Ne güzel bir eylem! “Küfür bir, iman bir; hak bir, batıl bir; mazlum bir, zalim bir..” Sayıların en kolayı bir.
İşte Batı; bu BİR'den mahrum ve korkuyor! Bu yüzden “ırkları, dinleri, sermayeyi, siyaseti, hukuku” ayrıştırıyor. İnsanlığın ortak değeri, huzurun yegâne kaynağı olacak “bir cümleden” ürküyor. Bu yüzden de yakıyor, yıkıyor. İlahları adına savaşıyor, savaştırıyor. Öldürmek ve ölmek, huzursuzluğun menbaı!
Hülasa; huzur hala İslam'da! Bunun adresi de değişemeyecek.
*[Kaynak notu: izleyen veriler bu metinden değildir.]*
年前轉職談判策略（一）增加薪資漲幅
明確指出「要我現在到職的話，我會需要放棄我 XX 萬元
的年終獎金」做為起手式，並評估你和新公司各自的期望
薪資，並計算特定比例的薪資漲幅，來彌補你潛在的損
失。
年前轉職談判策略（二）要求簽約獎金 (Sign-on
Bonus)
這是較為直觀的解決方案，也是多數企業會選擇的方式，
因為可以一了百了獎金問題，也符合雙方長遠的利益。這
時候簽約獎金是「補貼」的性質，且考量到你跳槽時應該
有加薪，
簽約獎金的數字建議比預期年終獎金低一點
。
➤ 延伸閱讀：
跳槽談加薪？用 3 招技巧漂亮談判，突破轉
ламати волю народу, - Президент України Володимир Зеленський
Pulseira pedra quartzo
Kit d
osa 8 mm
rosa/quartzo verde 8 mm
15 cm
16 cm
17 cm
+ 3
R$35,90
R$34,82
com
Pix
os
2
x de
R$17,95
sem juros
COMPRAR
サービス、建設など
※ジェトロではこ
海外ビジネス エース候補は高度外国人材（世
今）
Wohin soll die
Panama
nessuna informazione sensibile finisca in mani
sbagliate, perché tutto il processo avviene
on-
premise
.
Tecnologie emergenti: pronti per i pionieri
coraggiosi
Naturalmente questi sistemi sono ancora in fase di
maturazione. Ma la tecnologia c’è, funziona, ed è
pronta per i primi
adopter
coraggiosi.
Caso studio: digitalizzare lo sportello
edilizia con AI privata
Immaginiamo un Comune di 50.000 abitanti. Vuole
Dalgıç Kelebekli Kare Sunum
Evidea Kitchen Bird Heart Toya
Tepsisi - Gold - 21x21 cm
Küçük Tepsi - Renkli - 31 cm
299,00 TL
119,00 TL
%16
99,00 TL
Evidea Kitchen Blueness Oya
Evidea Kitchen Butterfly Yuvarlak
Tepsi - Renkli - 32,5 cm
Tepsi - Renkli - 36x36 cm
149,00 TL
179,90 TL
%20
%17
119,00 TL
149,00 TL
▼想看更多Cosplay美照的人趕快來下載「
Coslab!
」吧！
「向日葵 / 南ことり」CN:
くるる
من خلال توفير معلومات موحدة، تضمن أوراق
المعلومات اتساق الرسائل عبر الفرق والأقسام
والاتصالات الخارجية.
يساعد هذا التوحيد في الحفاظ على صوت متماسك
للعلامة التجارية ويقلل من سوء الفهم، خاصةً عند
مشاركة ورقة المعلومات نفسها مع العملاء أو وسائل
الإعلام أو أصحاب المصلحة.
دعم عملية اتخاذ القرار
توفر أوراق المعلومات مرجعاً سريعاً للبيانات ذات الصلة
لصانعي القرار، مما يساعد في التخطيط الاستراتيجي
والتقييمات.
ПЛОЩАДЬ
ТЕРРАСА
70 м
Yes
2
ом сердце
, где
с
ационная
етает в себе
Hz Adem'den Muhammed(a)'a kadar gelmiş tüm peygamberlere, “haktır” diyen sadece Müslümanlardır. İbrahim(a), Meryem ve Musa(a) gibi.
Emperyalizm Şirki, insanlığın şifası olan bu dinden korkmakta.
Gerçek ortada; Batı'da camiler yasaklanıyor, kiliseler yosunlara teslim olmakta. İslam; yüzyıllarca “cami, havra ve kiliseyi” bir arada yaşatmıştır.
Huzur İslam'da. İnsanlık bu kutlu güne hamile ve beklemekte. İslam ise barındırdığı “basiret, merhamet ve azametini” sahiplenecek Sancaktar'ın, “Giden Şanlı Akıncı'nın” intizarındadır.
Haydi! Ezan vaktidir! Kalk ey..! Dua ile!